■ **Extrait étudié**:
* * *
Sarkozy ne veut (presque) plus des 35h. Alors que l'exécutif reste flou sur la réforme du temps de travail, Nicolas Sarkozy y va franco : "la durée du travail sera fixée dans l’entreprise par le dialogue entre les salariés et l’employeur". En clair, ce n'est plus la loi qui dictera combien de temps un salarié a le droit de travailler. Une mesure qui sonne le glas des 35h (qui ne s'appliqueront qu'en cas d'absence d'accord) … et donc de la majoration de salaire des heures supplémentaires. "Les 36 heures devront être payées 36, les 37 heures 37 etc. Les heures au-delà de 35 heures coûteraient moins aux entreprises. Les allégements de cotisations sociales patronales seraient accrus jusqu’à 39 heures", détaille encore l'ancien chef de l'Etat.

Une mise au ban des syndicats. Ce n'est donc plus la loi qui fixera le temps de travail, mais "le dialogue" en entreprise. Mais quelle forme devra prendre ce dialogue ? Nicolas Sarkozy propose tout simplement un dialogue direct avec les salariés. "La négociation sociale doit désormais se dérouler d’abord dans les entreprises, plutôt qu’au niveau de la branche ou du confédéral (à l’exception de certains secteurs particuliers comme l’artisanat, le commerce ou la restauration). Et quand un accord dans l’entreprise n’est pas possible entre les partenaires sociaux, ce sont les salariés de cette même entreprise qui doivent pouvoir trancher par référendum à la majorité simple". En clair, Nicolas Sarkozy veut permettre aux employeurs de contourner les syndicats.
* * *
■ **Travail demandé**:
**1.** D'après l'extrait sur la réforme du temps de travail, comment les salariés trancheraient-ils quand aucun accord n'est possible dans l'entreprise ?
**2.** Modifiez les enregistrements de la ligne contenant « left knee: (465, 759, 20) » jusqu'à la fin des enregistrements, bornes comprises, en remplaçant « hip » par « pelvis » et sans rien changer d'autre.
Les enregistrements ci-après n'ont aucun rapport avec l'extrait.

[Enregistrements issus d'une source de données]
* * *
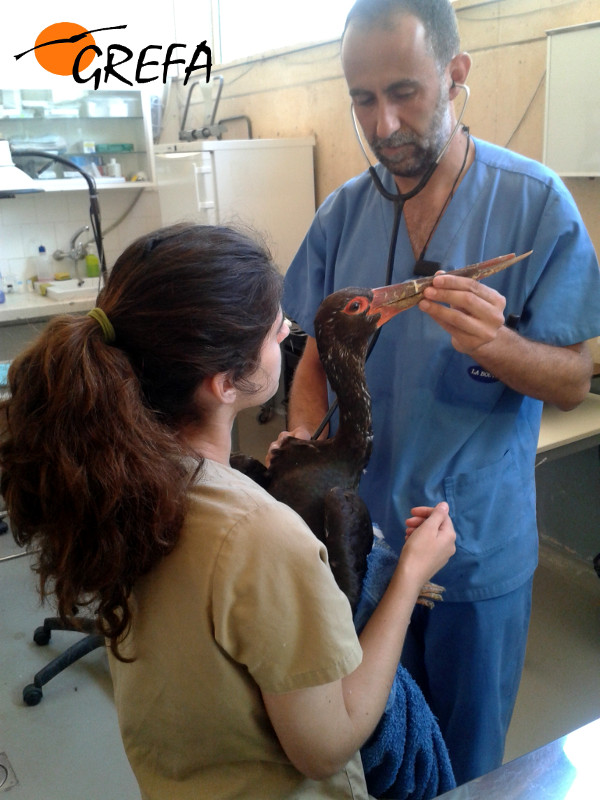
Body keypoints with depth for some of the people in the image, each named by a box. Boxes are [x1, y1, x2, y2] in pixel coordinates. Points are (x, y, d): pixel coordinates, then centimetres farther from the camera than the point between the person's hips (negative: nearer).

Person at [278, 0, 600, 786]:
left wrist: (495, 344, -31)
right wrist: (305, 438, -15)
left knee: (465, 759, 20)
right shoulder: (344, 211, -2)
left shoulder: (536, 202, -12)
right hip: (358, 534, 3)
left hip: (479, 549, -2)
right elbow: (317, 355, 5)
* * *
■ **Réponses attendues**:
**1.** Par référendum à la majorité simple.

**2.**
left knee: (465, 759, 20)
right shoulder: (344, 211, -2)
left shoulder: (536, 202, -12)
right pelvis: (358, 534, 3)
left pelvis: (479, 549, -2)
right elbow: (317, 355, 5)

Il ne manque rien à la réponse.